In his celebrated 1926 paper [1], Erwin Schr ̈odinger introduced the wave function ψ and computed the spectrum of hydrogen from first principles. This spectrum, however, had already been computed from first principles by Pauli four month earlier [2], using the theory that emerged from Werner Heisenberg’s 1925 breakthrough [3], based on the equation $$qp − pq = iℏ$$
with no reference to ψ. The theory we call “quantum mechanics”, in fact, had already evolved into its current full set of equations in the series of articles by Born, Jordan and Heisenberg himself [4, 5]. Dirac, equally inspired by Heisenberg’s breakthrough, got to the same structure independently in 1925, the year before Schr ̈odinger’s work, in a paper titled “The fundamental equations of quantum mechanics” [6]. (See [7, 8] for a detailed historical account.) Properly, the only Nobel Prize with the motivation “for the creation of quantum mechanics” was assigned to Heisenberg.
So, what did Schr ̈odinger achieve in 1926? With hindsight, he took a technical and a conceptual step. The technical step was to translate the unfamiliar algebraic language of quantum theory into a familiar one: differential equations. This brought the novel ethereal quantum theory down to the level of the average theoretical physicist. The conceptual step was to introduce the notion of “wave function”, which soon evolved into the general notion of “quantum state”, ψ, endowing it with ontological weight.
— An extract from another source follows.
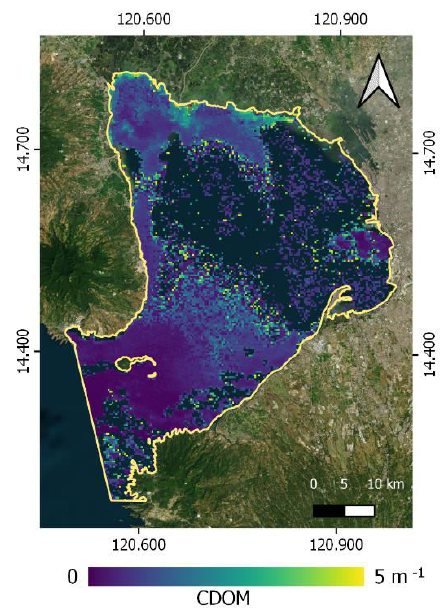
Figure 4. CDOM map using Sentinel-3 image from May 19,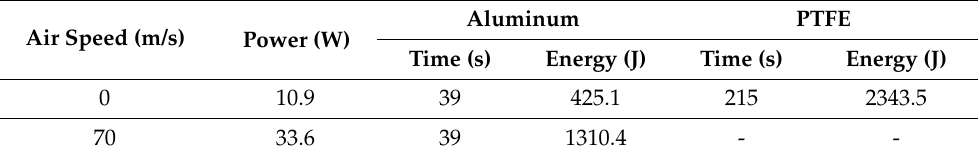
Table 3. Time and energy consumption to reach 5 ◦ C in the whole heated surface. Aluminum PTFE Air Speed (m/s) Power (W) Time (s) Energy (J) Time (s) Energy (J) 0 10.9 39 425.1 215 2343.5 70 33.6 39 1310.4 -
The Relational Interpretation of Quantum Mechanics, or RQM, is based on the idea that this conceptual step, which doesn’t add anything to the predictive power of the theory, was misleading: we are paying the price for the confusion it generated.
The mistaken idea is that the quantum state ψ represents the “actual stuff” described by quantum mechanics. This idea has pervaded later thinking about the theory, fostered by the toxic habit of introducing students to quantum theory in the form of Schr ̈odinger’s “wave mechanics”, thus betraying history, logic, and reasonableness.
https://arxiv.org/pdf/2109.09170.pdf
Do you think Rovelli is correct in implying the wave function is redundant and misleading? If we disregard the wave function's significance, beyond convenience, say we forgot it even existed, how would that change (or should it change) how we interpret QM? Would there be any point, or basis, for MWI without the wave function? Which interpretations become meaningless without the wave function?